In contrast, direct methods work with the raw pixel information[34]. Dense-direct methods exploit all the information in the image, even from areas where gradients are small; thus, they can outperform feature-based methods in scenes with poor texture, defocus, and motion blur [7]. These methods use a photometric alignment objective function similar that used in the well-known Lucas Kanade optical flow algorithm [29]. Though dense-direct methods can add robustness where sparse feature-based methods struggle, they require good initial solution. This limits their performance in wide-baseline localization where a good initialization is difficult to obtain. Additionally, representing the scene densely results in a larger memory footprint of the map, which can lead to higher power consumption for embedded localization systems[33]. Thus deciding on the density of the map representation for SLAM and SfM systems can result in trading off various characteristics of accuracy versus power consumption.

We focus our work at the intersection of sparse feature based approaches and dense image alignment approaches by representing the scene in a globally sparse but locally dense manner. We aim to reap the benefits of a lightweight, sparse model that doesn’t require good pose initialisation, whilst using the power of generative models that leverage image measurements to constrain the pose estimation. Our approach is inspired by surface elements, also known as Surfels [38], which are point primitives that model scene attributes without explicit connectivity between elements. Surfels are used to efficiently render complex geometric shapes by modelling the scene locally as a small circular plane, and have been used in SLAM systems such as ElasticFusion [51]. In such works, the scene is modelled densely by many Surfels: each individual Surfel models a very small portion of the scene (i.e. one Surfel per pixel observed).
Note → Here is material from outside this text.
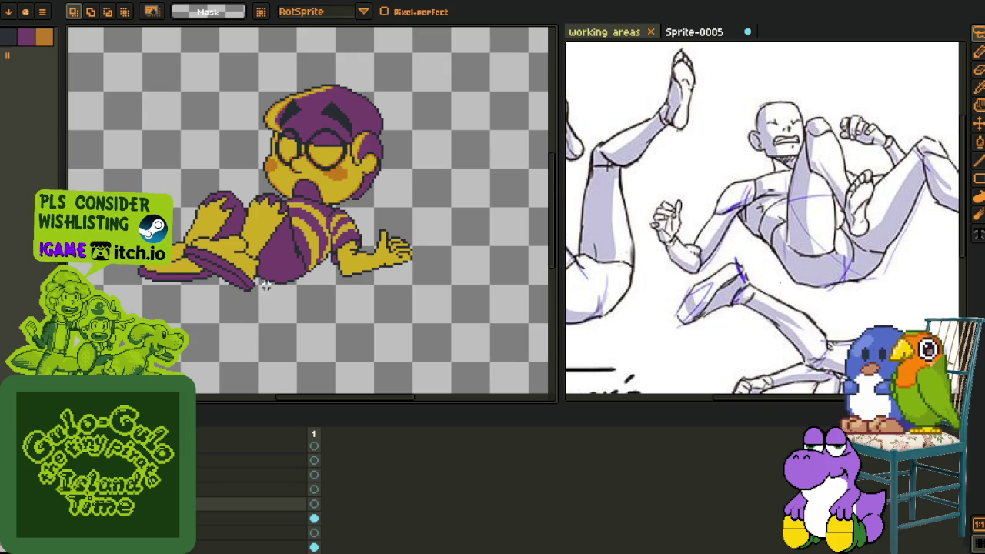
- Sketch red Pencil guides from the character's face to hand and torso, then remove them
{"action": "key", "text": "l"}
An interesting approach might be to use a sparse set of Surfels with a larger extent, and integrate them into pose estimation. However, as the baseline between cameras increases, the local planarity assumption weakens for non-planar scenes, and a simple planar representation does not accurately explain the 3D structure (demonstrated experimentally in 6.3).

Alternatively, neural rendering offers the promise of novel view rendering for arbitrary 3D scenes. Methods such as NeRF [31] can generate high quality, high resolution images for a limited scale of scenes given enough compute and training views. Code conditioned neural rendering presents an attractive way to train on different scenes and learn generic representations that can work on related but unseen 3D data. Related approaches demonstrate the use of effective code-conditioning to learn re-usable priors of the geometry and appearance [44, 41]. Follow up work has shown that one can additionally invert such neural rendering approaches to optimise over the camera pose. However, rendering the scene densely for camera pose estimation can be computationally expensive. One such approach, iNeRF [27], shows that guiding the rendering to occur near local features can significantly improve run-time. This begs the question of whether it is necessary to keep a dense representation of the scene for pose estimation with neural renderers, or to use a more sparse representation with a lower memory footprint.
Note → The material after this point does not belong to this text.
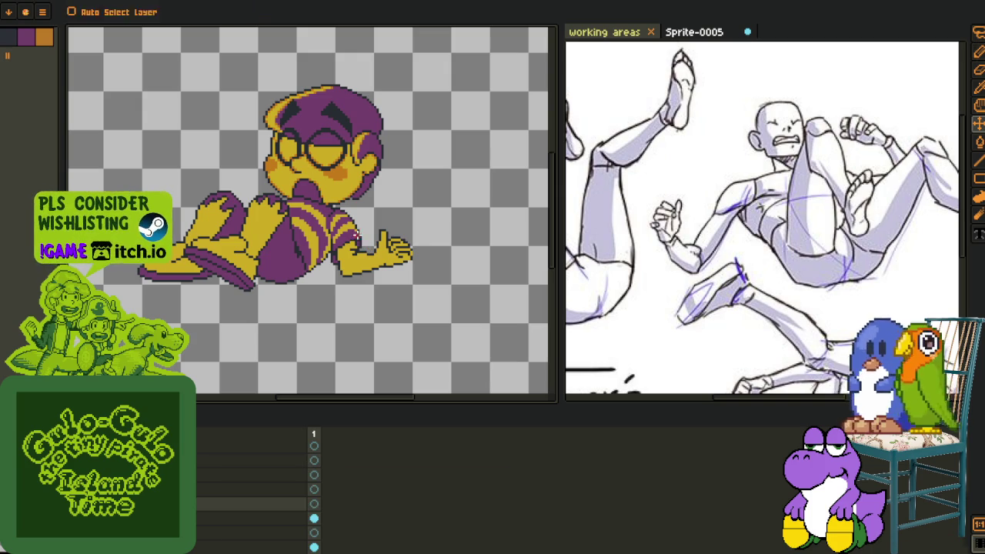
{"action": "left_click_drag", "start_coordinate": [316, 169], "coordinate": [366, 270]}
To this end, we propose Nerfels, a hybrid sparse and dense 3D representation designed for pose estimation that is inspired by neural rendering approaches like NeRF, and locally dense point primitives such as Surfels. Nerfels use a code conditioned neural rendering network to represent the local 3D sphere around a sparse 3D keypoint, resulting in a locally dense yet globally sparse 3D scene representation. The use of code conditioning allows each Nerfel to share memory and 3D priors though a single neural network. Each Nerfel has a local pose in the global coordinate frame, which can be explicitly optimized to result in the best rendering across different views. Nerfels are capable of rendering RGB patches around each 3D keypoint into arbitrary views of the 3D scene, which can be used as an additional constraint to a standard sparse 3D point cloud SLAM or SfM pipeline. We believe that the Nerfels representation is an effective compromise between sparse and dense representations for embedded SLAM and SfM applications that require high accuracy pose estimation with a small memory footprint for their 3D representation.
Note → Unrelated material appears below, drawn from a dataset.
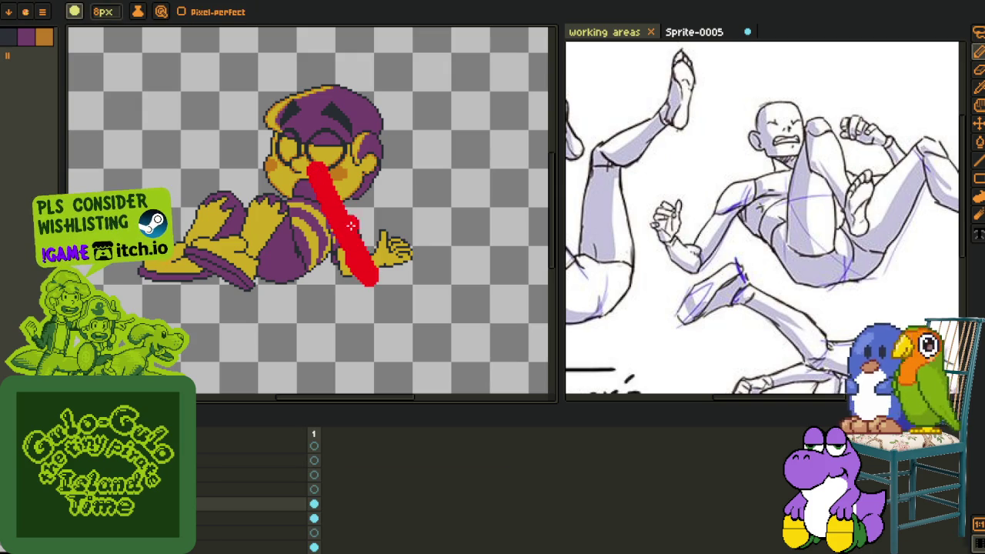
{"action": "key", "text": "ctrl+z"}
Contributions. Our contributions are twofold: (1) We present Nerfels, a novel representation of local shape and appearance of 3D sparse maps that enhances keypoints to be locally renderable; (2) An end-to-end camera pose estimation system using Nerfels through joint optimisation of reprojection error + photometric error, resulting in improvement of wide baseline pose estimation for both hand-crafted and learned local features.

2 Related Work

Sparse SLAM and SfM There is a large body of work that tackle camera pose by simultaneously estimating a sparse scene structure from keypoints detected in 2D images. Well-known SfM and SLAM works [23, 9, 1, 32] rely on triangulated 3D interest points to build a sparse structure of the scene using handcrafted local features [16, 28]. Neural networks have been used to learn local features [10, 11, 42] that are more robust to challenging scene changes such as lighting and viewpoint change. Our work is heavily based on such pose estimation approaches. In challenging pose estimation scenarios however, the accuracy of such approaches can degrade when few matches or inliers exist between the map and the image to be localized. We argue that by leveraging more local image information around the matched keypoints, we can improve pose accuracy.

Semi-Dense and Dense SLAM Early image registration work [29] used image gradients to align multiple images. More recently, SLAM approaches use direct image alignment [34, 14, 13] to jointly estimate a dense or semi-dense scene representation in a real-time pose estimation framework. Such approaches [51, 19] incrementally build a map from multiple observations that is able to render physically predictive representations of the scene. More recently, dense neural pose estimation approaches learn a lower dimensional code [6], basis function [47], or cost volumes [53] for the depth of each keyframe and optimise the depth jointly with the camera poses.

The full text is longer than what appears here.